Other symptoms: difficulty turning over in bed, struggling to put on shoes and socks, pain in your legs while getting in and out of the car, stiffness in the lower back when getting up after sitting for long periods , getting up from bed in the morning.
Anatomy of the Sacroiliac Joint
There are two sacroiliac (SI) joints. They are in the very low back (buttocks area). There is one joint on either side of the pelvis. The SI joints link the sacrum to the ilium. Located between the sacrum (tailbone) and ilium (hip bone) in the pelvis, the sacroiliac (SI) joint (Fig. above and below) is a common frequently overlooked source of low back pain. SI joint pain is not specific to any particular age group, occupation, or sporting activity.
Establishing the diagnosis
Diagnosing SI joint dysfunction can be difficult because the symptoms and physical findings of this condition are also seen in other well-recognized causes of low back pain (including a herniated, or slipped, disc). Your physician can diagnose SI joint dysfunction by carefully reviewing your clinical history and performing a thorough physical examination. Plain x-rays, CT, and MRI are not usually helpful in establishing the SI joint as a source of low back pain, other than ruling out back pain that may be caused by a disc herniation, pinched nerve, inflammation, or infection.
The most widely used method to determine the cause of SI joint pain is to inject the SI joint with painkillers. Your doctor will deliver the injection with either X-ray guidance or CT guidance to ensure that the needle is accurately placed in the SI joint. If, following the injection, your pain is decreased by more than 75%, then it can be concluded that the SI joint is either the source, or a major contributor, to your low back pain. If the level of pain does not change after the injection, it is unlikely that the SI joint is the cause of your low back pain.
At Florida Spine and Joint Institute our Surgeon specialize in Same Day surgery. Our spine surgeons are the most experienced and best trained surgeons to relieve the pain from sacroiliac joint disease. We offer the most effective and widest variety of conservative and surgical sacroiliac joint disease treatments available to get you back home the same day and back to your life. Florida Spine and Joint Institute specializes in minimally invasive treatments for sacroiliac joint disease surgeries, using the latest cutting edge technologies.

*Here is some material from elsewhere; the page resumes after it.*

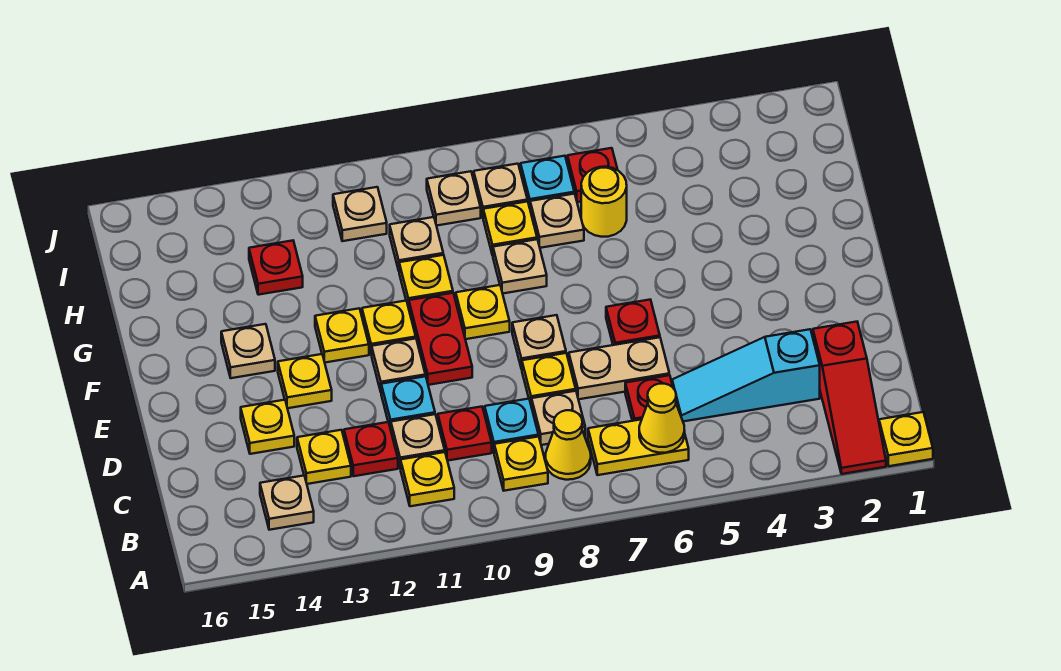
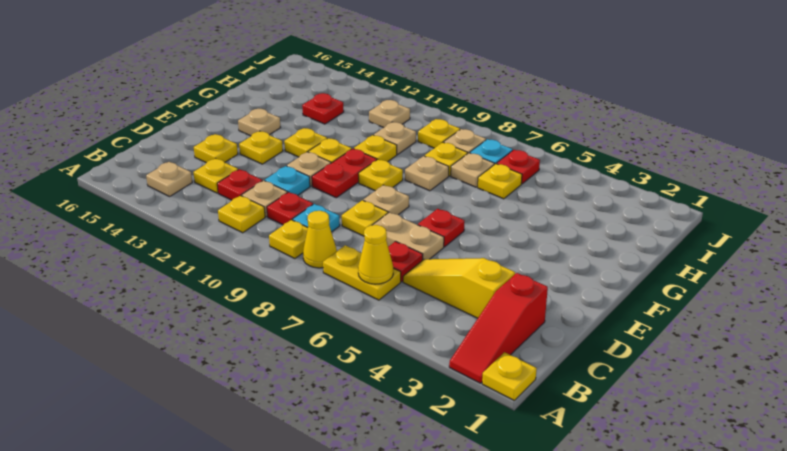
cyan 1x3 slope [672,329,820,421] -> yellow 1x3 slope [403,258,515,318]
tan 1x1 plate [532,391,585,445] -> none
yellow 1x1 round brick [581,167,627,237] -> yellow 1x1 plate [478,164,522,199]
tan 1x1 plate [427,171,481,226] -> yellow 1x1 plate [418,119,460,148]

Minimally Invasive Procedure
Also called laparoscopic surgery — for several conditions. In minimally invasive procedures, your doctor makes one or more incisions, each about a half-inch long, to insert a tube. The number of incisions depends on the type of surgery. The tube or tubes let the doctor slip in tiny video cameras and specially designed surgical instruments to perform the procedure.
When you have minimally invasive surgery, you’re likely to lose less blood and have less postoperative pain, fewer and smaller scars, and a faster recovery than you would after open surgery. Depending on your condition, you may need only a short hospital stay.
For some conditions, your doctor may recommend robotic surgery. That technology gives your doctor great precision, flexibility and control by providing a magnified, 3-D view of the surgical site.
Same Day Surgery (SDS) is available for surgical procedures that generally do not require an overnight stay in the hospital. This service is designed to save the patient the expense and inconvenience of an overnight hospital stay. Following the procedure, the patient’s condition is monitored in the SDS unit. Some procedures, however, may require patients to be admitted to a hospital room following surgery.